- Supplied records -
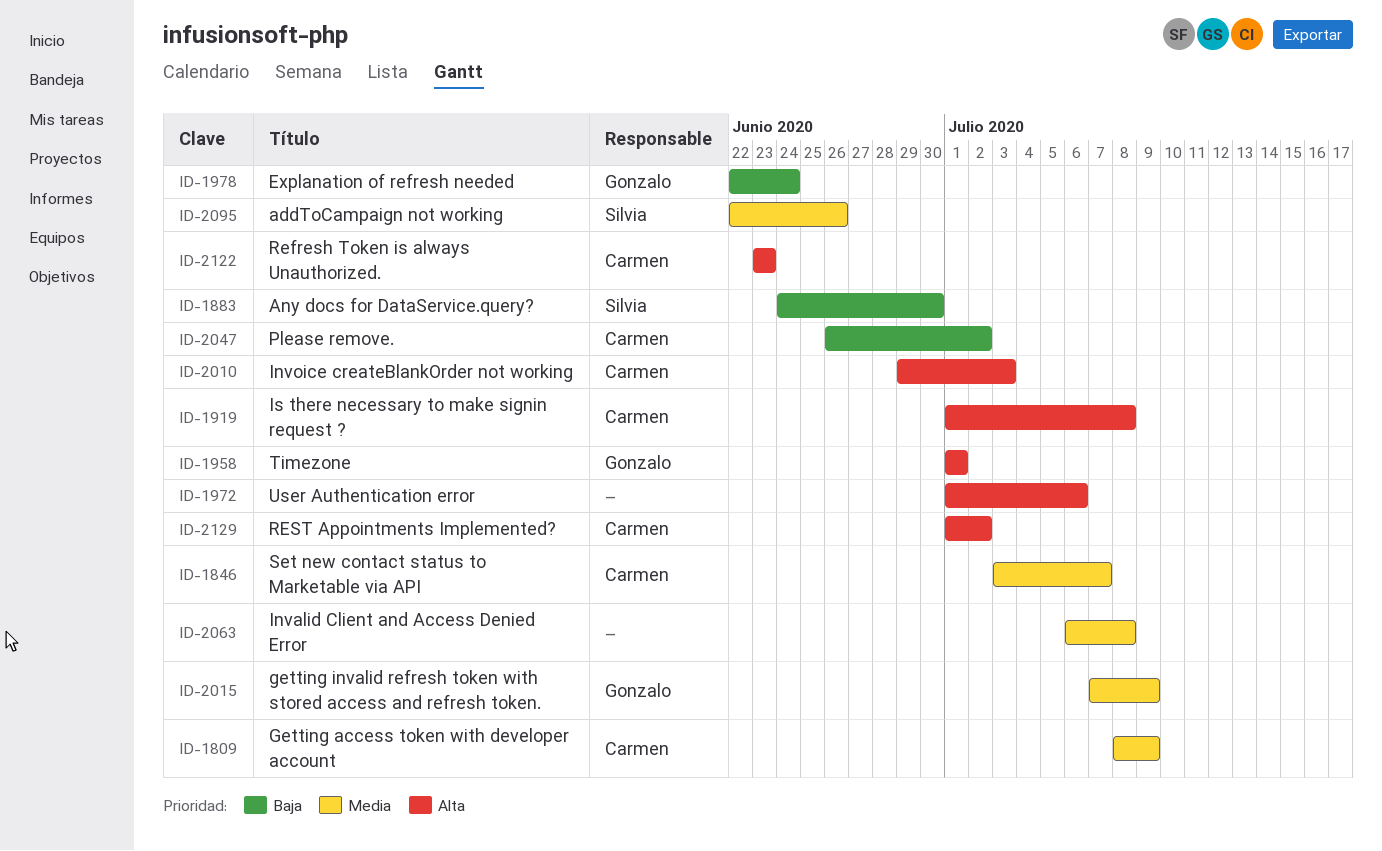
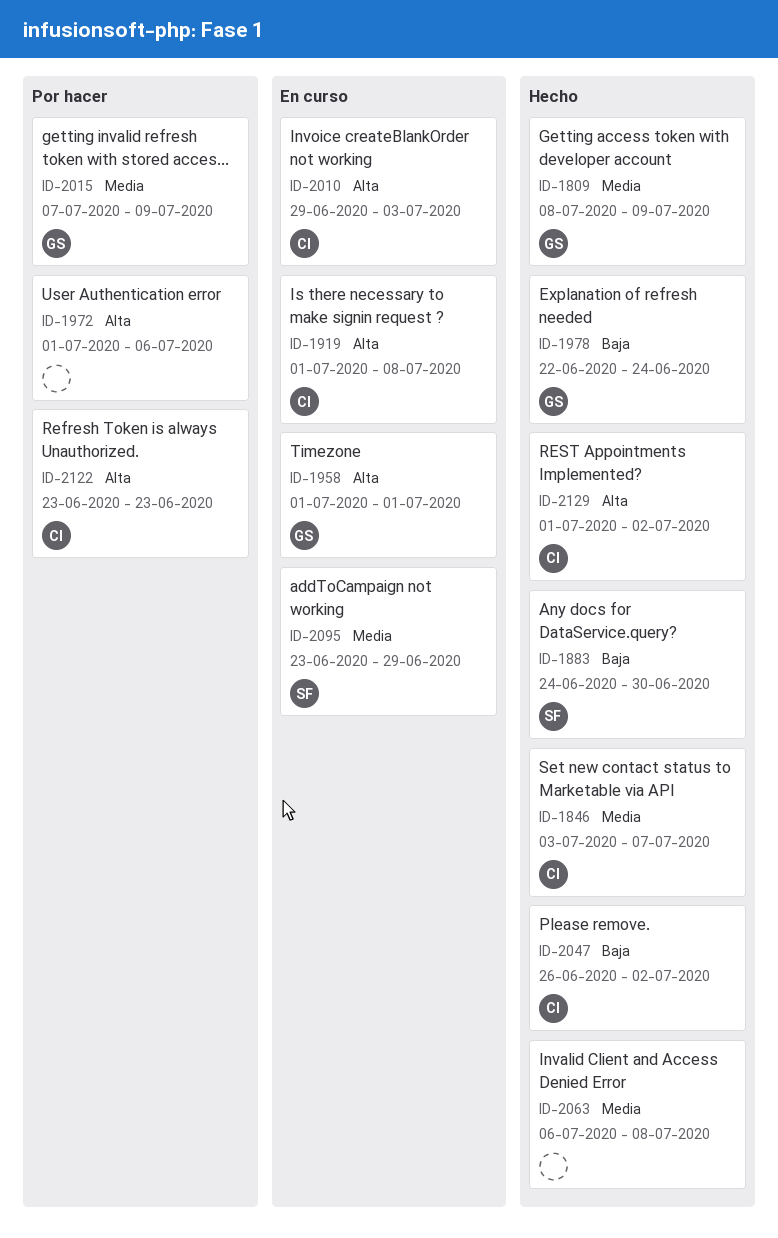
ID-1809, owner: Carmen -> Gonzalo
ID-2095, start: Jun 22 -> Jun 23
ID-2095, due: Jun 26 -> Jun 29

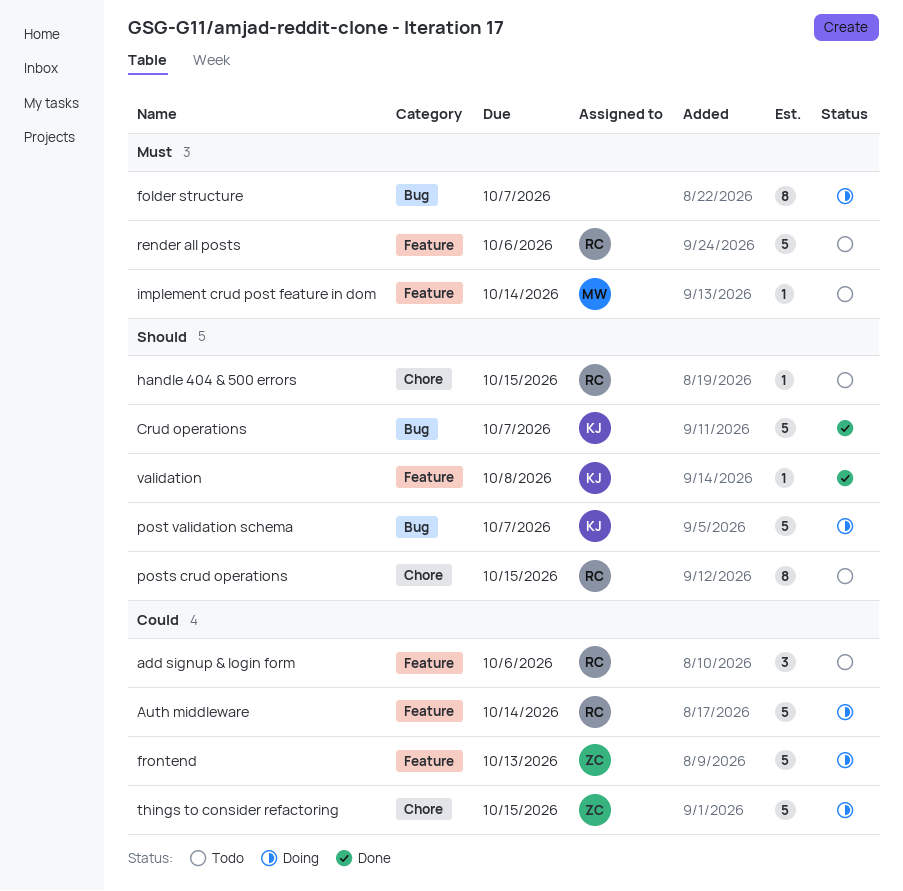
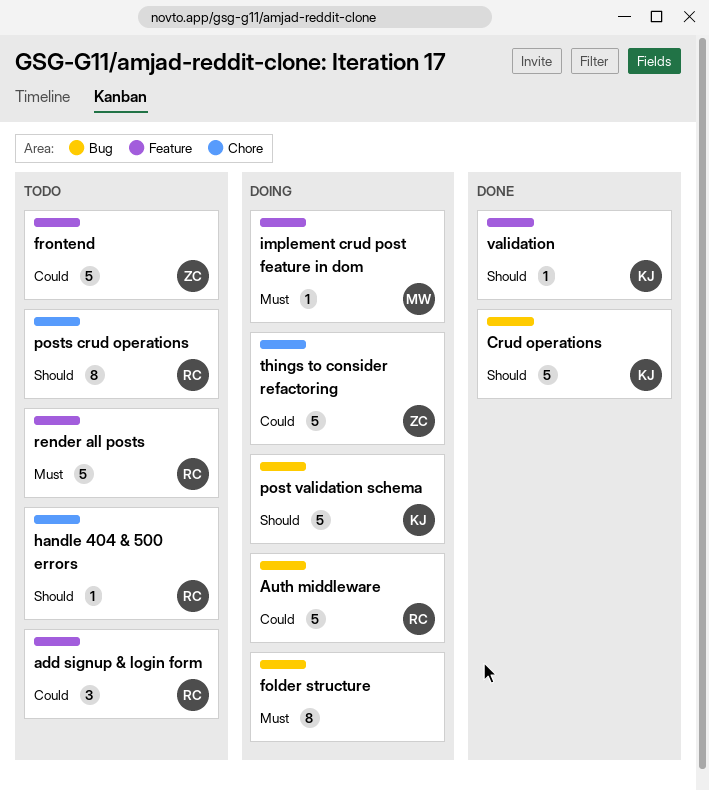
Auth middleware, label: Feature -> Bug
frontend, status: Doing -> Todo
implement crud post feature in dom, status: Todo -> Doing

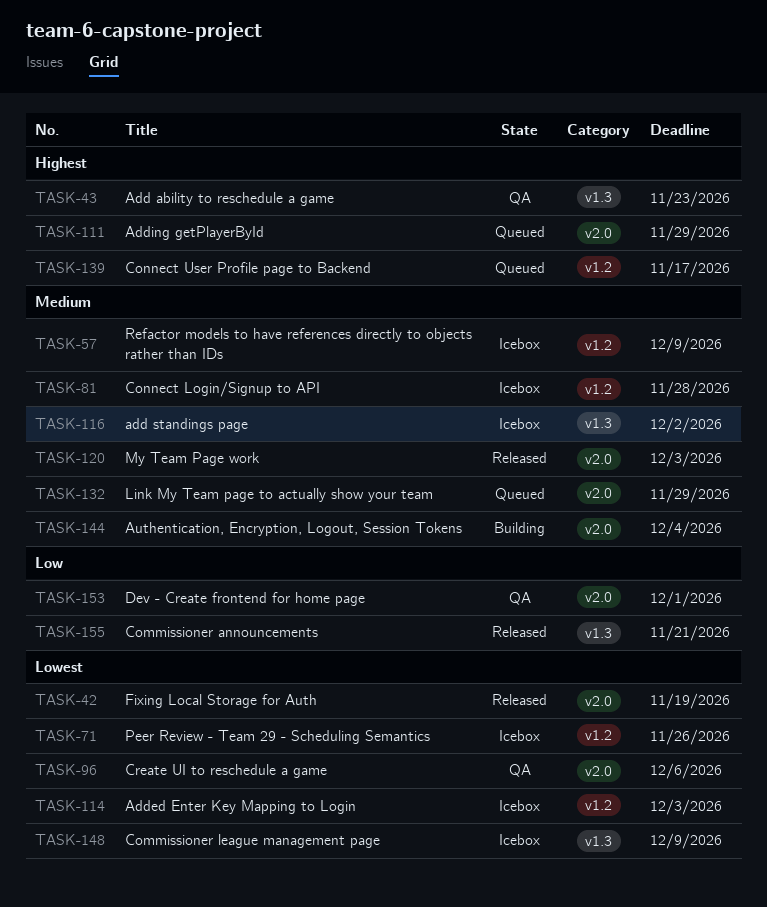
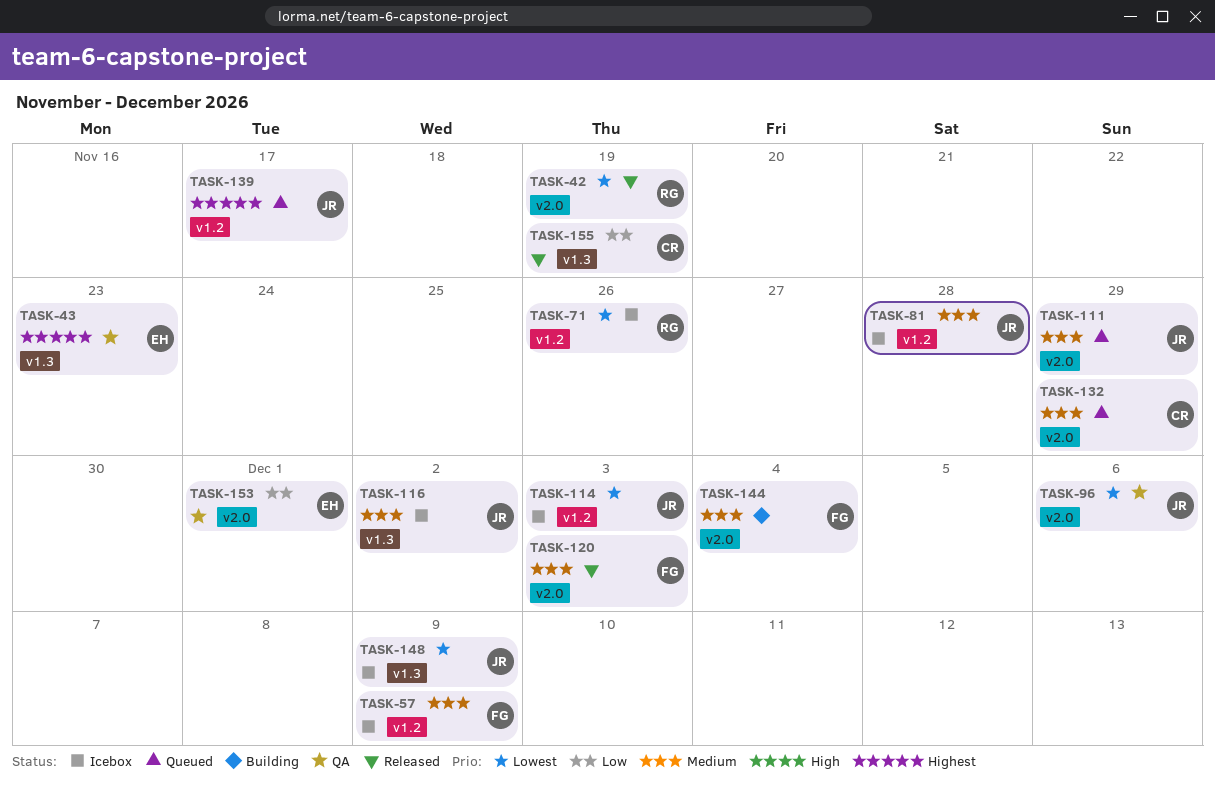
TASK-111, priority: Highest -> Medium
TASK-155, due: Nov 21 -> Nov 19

- Task to carry out -
Quote, please, only the lines running from the one with "ID-2095, start: Jun 22 -> Jun 23" down to the final line of the data above, keeping both ends and skipping the pictures.

- Result -
ID-2095, start: Jun 22 -> Jun 23
ID-2095, due: Jun 26 -> Jun 29

Auth middleware, label: Feature -> Bug
frontend, status: Doing -> Todo
implement crud post feature in dom, status: Todo -> Doing

TASK-111, priority: Highest -> Medium
TASK-155, due: Nov 21 -> Nov 19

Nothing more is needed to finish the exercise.